AVC: Though you’re an electronic band, one of your grounding elements is that you don’t use laptops to make music. It’s all done through your gear.
SH: That’s still the same. It’s still just the drum machines and a couple of keyboards and guitars. I like using laptops, but it’s one of those things onstage. … We pride ourselves on being able to do it strictly hardware-wise. Even though it’s electronic, it’s live.
AVC: This is a couple of years ago now, but in 2009 one of your Blueprints songs, “Kiss Me At The Gate,” was featured on the TV show Gossip Girl. How did that come about?
TN: We sent out 20 or 30 copies of our album to different licensing companies on the West Coast. I was driving home from a haircut and I got an e-mail on my iPhone that said, “Hey, we’re interested in using your song on an episode of Gossip Girl in a month.” I had no idea what Gossip Girl was, so I immediately texted my sister, who’s a couple of years younger than me, and said “Do you know what this is?” And she started freaking out. [Laughs.] So I thought that must be a good thing.
SH: I didn’t believe it was happening, even though they kept saying, “Yes, it’s happening.”
AVC: How was it used in the show?
SH: [Laughs.] It was kind of a theme for a taboo love between a student and a teacher. It’s great, because we now have fans in Europe and South America where we would never have had exposure like this.
TN: It’s still hard to describe. You don’t know what it feels like until you’re watching network TV with your family and your song comes on TV. It was unreal.
SH: This will go down as one of our biggest accomplishments: On the iTunes electronic charts, it topped at No. 13, and it beat Massive Attack’s “Teardrop” for like two days. [Laughs, and pumps his fist.] And then after a week it was down to 70, and then it was gone.

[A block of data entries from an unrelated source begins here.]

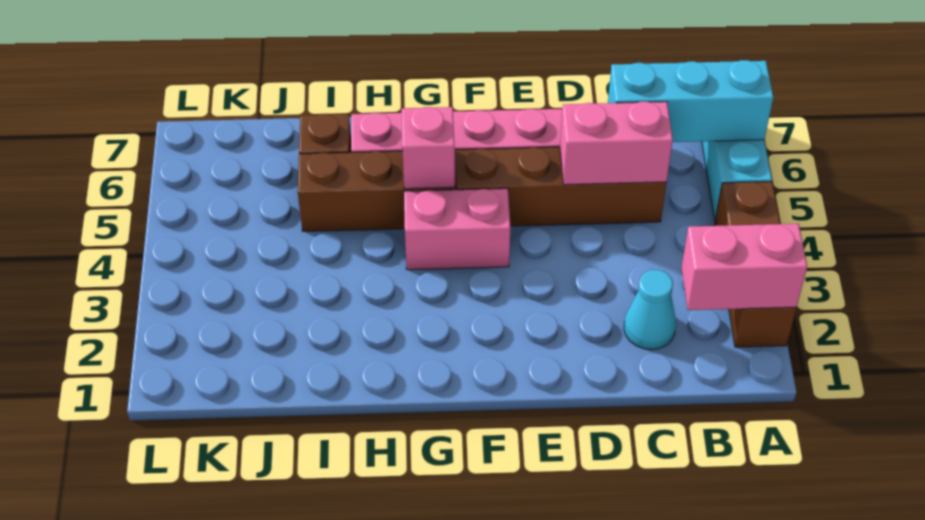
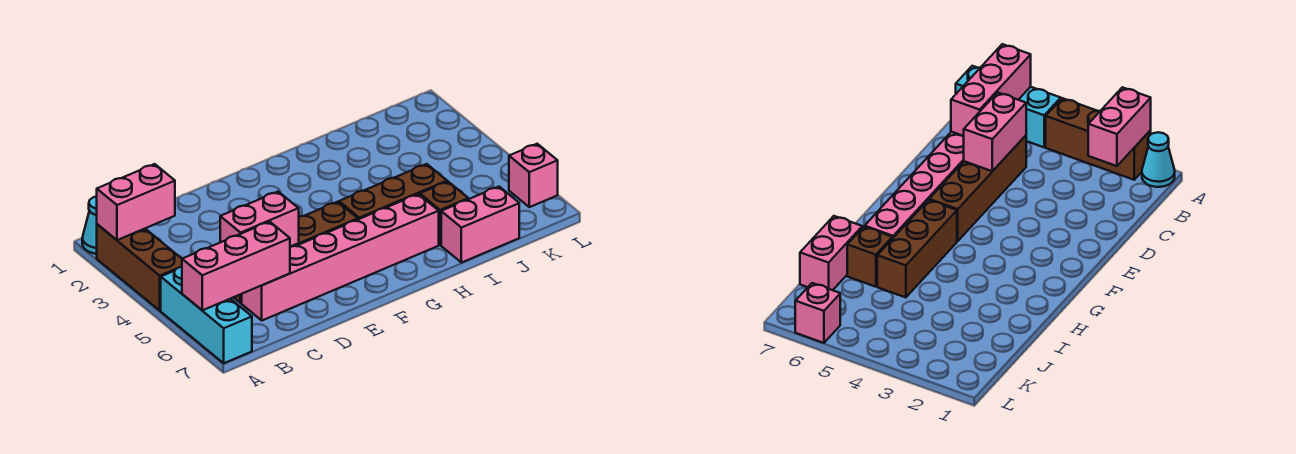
cyan 1x3 brick [608,60,773,142] -> pink 1x3 brick [182,222,290,310]
cyan 1x1 cone [624,270,676,350] -> cyan 1x1 cone moved to [82,197,97,254]
pink 1x2 brick [404,188,510,270] -> pink 1x2 brick moved to [441,187,519,263]
pink 1x1 brick [402,107,455,189] -> pink 1x1 brick moved to [509,144,558,207]

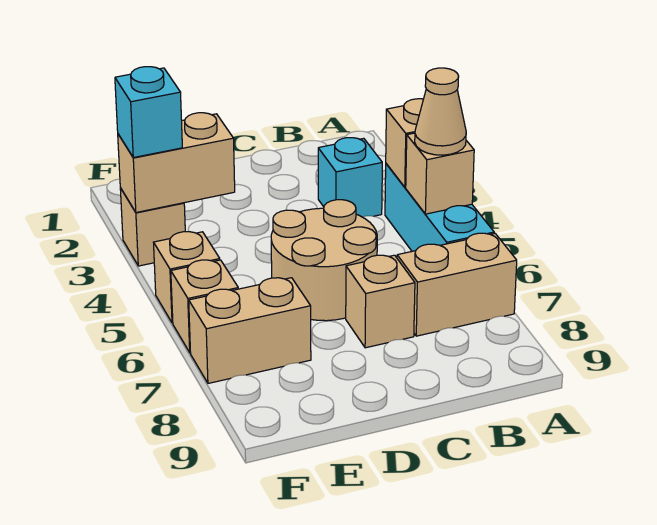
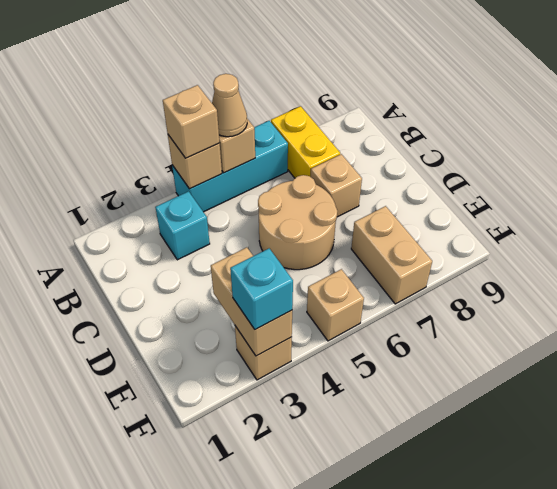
tan 1x2 brick [397,233,517,336] -> yellow 1x2 brick [271,106,340,178]
tan 1x1 brick [171,260,238,353] -> tan 1x1 brick moved to [163,85,220,158]

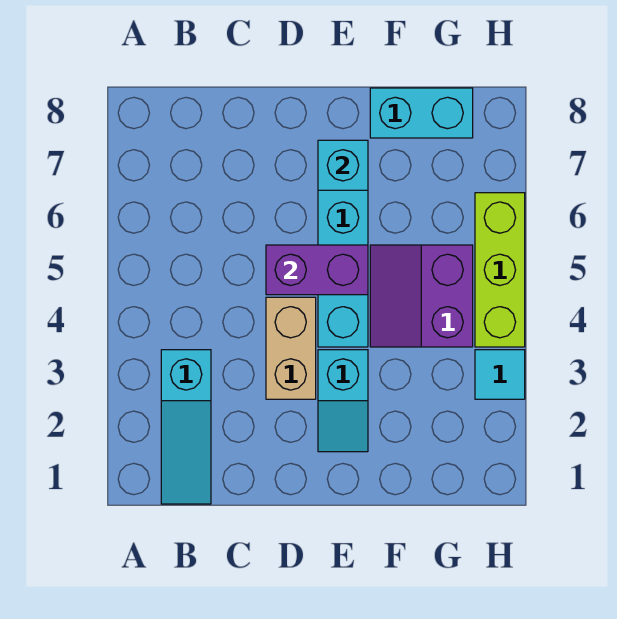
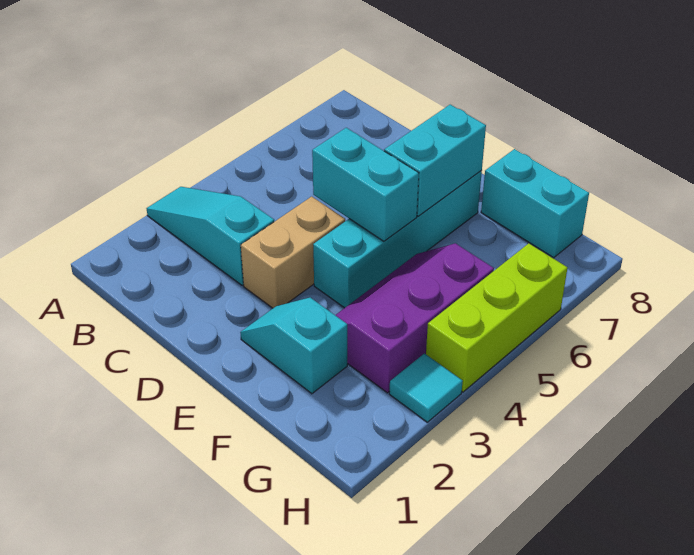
cyan 1x3 slope [161,350,211,504] -> cyan 1x3 slope turned to [147,187,274,285]
purple 1x2 brick [266,245,368,295] -> cyan 1x2 brick [312,128,419,241]
cyan 1x2 slope [318,350,368,452] -> cyan 1x2 slope turned to [240,298,347,394]
cyan 1x1 brick [318,140,368,190] -> cyan 1x2 brick [384,105,486,216]
purple 2x2 slope [370,245,473,347] -> purple 2x3 slope [335,243,494,393]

But it was pretty cool!
TN: For something like that to skyrocket a band’s career, you’d have to get multiple placements. I guess it started a chain reaction of bands from the Twin Cities getting placed on Grey’s Anatomy and other shows.

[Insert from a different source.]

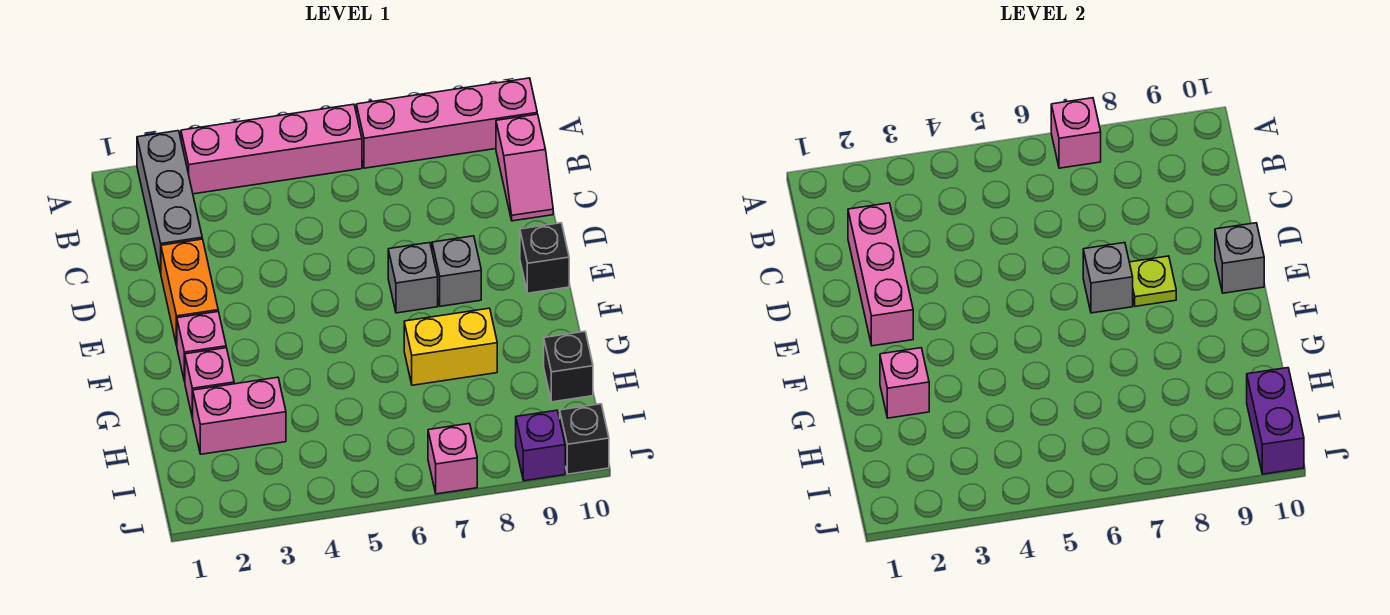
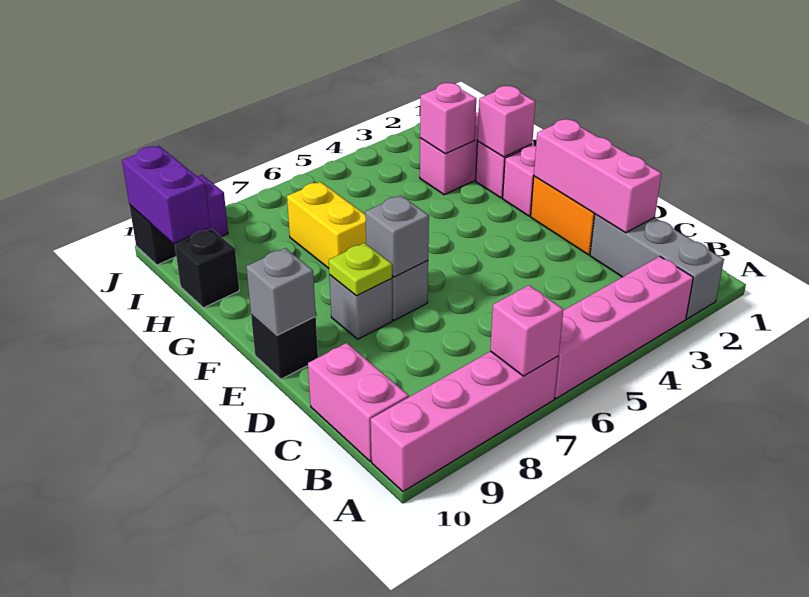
pink 1x2 slope [496,114,553,221] -> pink 1x2 brick [308,343,409,461]
yellow 1x2 brick [404,308,497,385] -> yellow 1x2 brick turned to [287,182,366,268]
pink 1x1 brick [428,423,477,494] -> pink 1x1 brick moved to [420,83,476,154]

SH: One For The Team was on [Gossip Girl] after us.
TN: A year and a half later, we played at the Kitty Cat Klub, and this guy came up and said, “I drove all the way down from Fargo to hear you guys, and you didn’t play ‘Kiss Me At The Gate!’” So we did an encore and played it for him. Obviously we aren’t touring the world in a jet, but it helped solidify our spot in Minneapolis music. It opened a lot of doors.
AVC: Your duo began as a long-distance collaboration while Sean was going to school in Eau Claire, Wisconsin, but you’ve been a solidly Minneapolis band for some time. How easy was that transition?
TN: I think in the last year or two there’s been a huge electronic resurgence here, which has given us a comfortable home. It’s almost like a family here. Whereas in Eau Claire, as you described it—
SH: At the time, nobody knew who we were, and nobody wanted to listen to [our] kind of music.
SH: It’s nice that it’s so diverse [here].
TN: I’m happy it went that route. Some cities have specific styles that everybody loves and, if something new comes out, it’s hard for it to fit in.
AVC: Minneapolis doesn’t seem to have a lot of barriers between genres in that way, either for audiences or musicians.
TN: Some cities have the electronica venue, the folk venue, the rock venue. Here, we could pretty much play anyplace, and with different kinds of bands. Like we played Hell’s Kitchen recently with Ghostmouth, a post-punk band. [We] don’t have to worry about “Oh, am I going to fit into this scene?” I think the Doomtree guys deserve a lot of the credit for that. Because in some cities, you either like hip-hop and you’re cool, or you don’t and you’re not listening to what everybody else is listening to. In a city with such diverse tastes as ours, they made it cool for everybody to like it, so you can have a show with a hip-hop band and then a rock band like us.
SH: We’re lucky to be a part of it.
TN: It’s a very free-flowing and easygoing music scene, and that breeds creativity, because you have the leeway to say, “I’m just going to throw this out there and see if people like it.”